*About this exercise*.
The answer must consist of every line in the records that contains the word "none".

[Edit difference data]
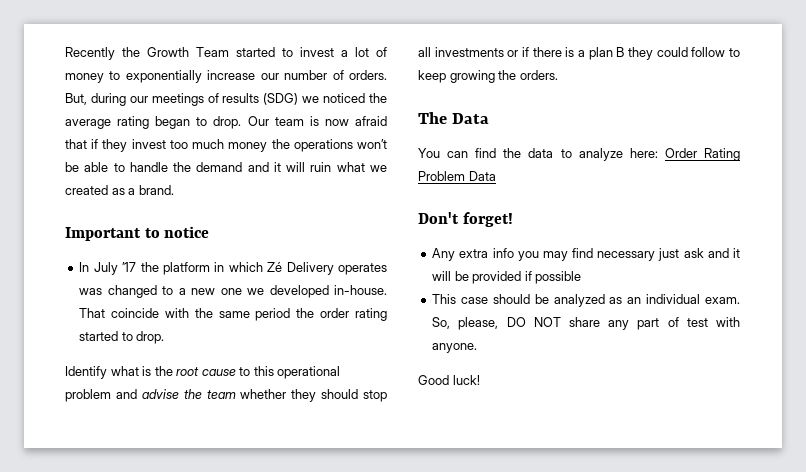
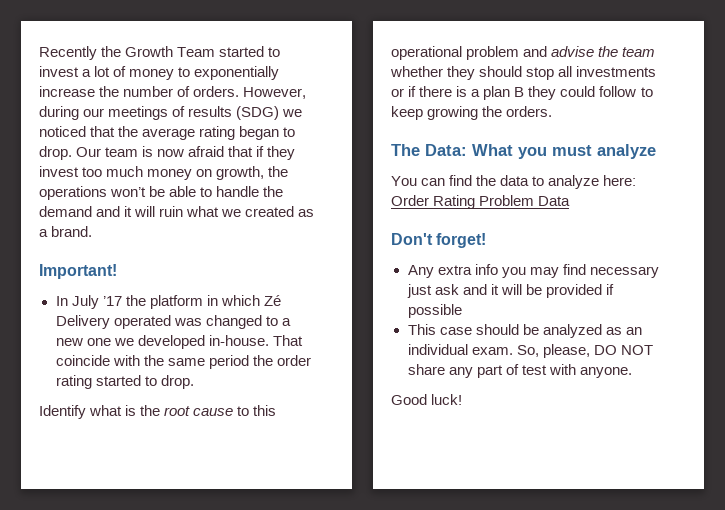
[260,73,279,80] our -> [99,86,120,97] the
[65,93,87,105] But, -> [243,87,307,99] However,
(366, 98) none -> [90,126,116,137] that
(268, 147) none -> [196,166,265,180] on growth,
[65,226,210,241] Important to notice -> [39,264,117,279] Important!
[338,263,388,275] operates -> [113,315,171,329] operated
[451,113,489,124] Data -> [425,144,656,159] Data: What you must analyze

*Answer box*.
(366, 98) none -> [90,126,116,137] that
(268, 147) none -> [196,166,265,180] on growth,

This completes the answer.